Empresas de AI dos EUA podem comprometer a entrada em operação de até metade dos data centers por falta de energia
Nos EUA, a construção de data centers para AI começa a desacelerar: segundo a Sightline Climate, 30%–50% das instalações previstas para entrar em operação em…
Processado por IA de 3DNews AI; editado por Hamidun News
Os EUA enfrentam uma realidade desagradável do boom da IA: construir data centers para novos modelos e serviços se mostrou mais rápido em apresentações do que no terreno. Segundo estimativas do Sightline Climate, em 2026, de 30% a 50% dos projetos de data centers de IA americanos podem sair do cronograma ou não ser lançados.
Escala dos Atrasos
O problema já parece sistêmico, não local.
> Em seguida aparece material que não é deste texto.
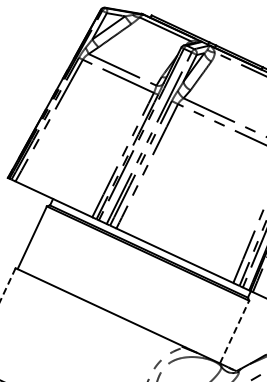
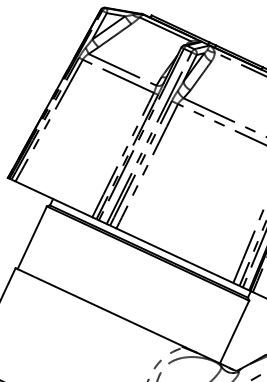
line at (7, 285): dashed -> solid
line at (234, 332): dashed -> solid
Analistas identificaram 140 projetos que deveriam adicionar pelo menos 16 GW de capacidade computacional até o final de 2026. Mas apenas cerca de 5 GW estão atualmente em fase ativa de construção.
Para este tipo de instalação, essa é uma lacuna alarmante: um ciclo padrão de construção leva de 12 a 18 meses, portanto projetos que até a primavera de 2026 ainda não saíram do canteiro de obras estão praticamente perdendo a chance de cumprir seus prazos declarados. A situação fica ainda mais severa quando se olha além de um ano. Outros 16 GW de capacidade permanecem em estágio de anúncio sem sinais claros de progresso real.
Enquanto isso, o ano passado já mostrou que a indústria subestima cronicamente suas limitações: aproximadamente 26% da capacidade anunciada foi adiada, e a implantação comercial de outros 10% foi transferida. Para 2027, os EUA anunciaram mais de 25 GW de novos projetos, mas menos de 10 GW estão sendo construídos até agora. Isso significa que a fila de lançamento só fica mais longa.
O Que Está Atrasando a Construção
O principal gargalo não são os servidores nem os próprios edifícios, mas a infraestrutura energética. Novos data centers de IA precisam de muita energia imediatamente, mas as redes de energia locais frequentemente não estão preparadas para essa carga. A conexão requer modernização de subestações, novas linhas, aprovações e tempo, que os operadores já não possuem. Nesse contexto, o descontentamento local também cresce: moradores de áreas onde novas instalações estão planejadas veem contas de eletricidade mais altas e temem consequências ambientais, mesmo que as empresas prometam empregos.
- Capacidade insuficiente das redes de energia
- Escassez de transformadores, baterias e outros equipamentos elétricos
- Ciclo de construção longo — de 12 a 18 meses
- Crescente demanda por memória, armazenamento e processadores do setor de IA
- Dependência de uma combinação de geração de rede, nuclear e renovável
As próprias empresas tentam aliviar a escassez através de fontes de energia mista — conexões à rede, fontes locais, geração nuclear e renovável. Mas mesmo isso não resolve o problema de fornecimento. Além de GPUs e memória, a indústria sofre crítica falta de componentes muito mais mundanos: baterias, transformadores e outros equipamentos elétricos, sem os quais um data center não pode ser totalmente colocado em operação. Como resultado, o mercado enfrenta restrições não apenas por megawatts, mas também por cadeias básicas de suprimento industrial.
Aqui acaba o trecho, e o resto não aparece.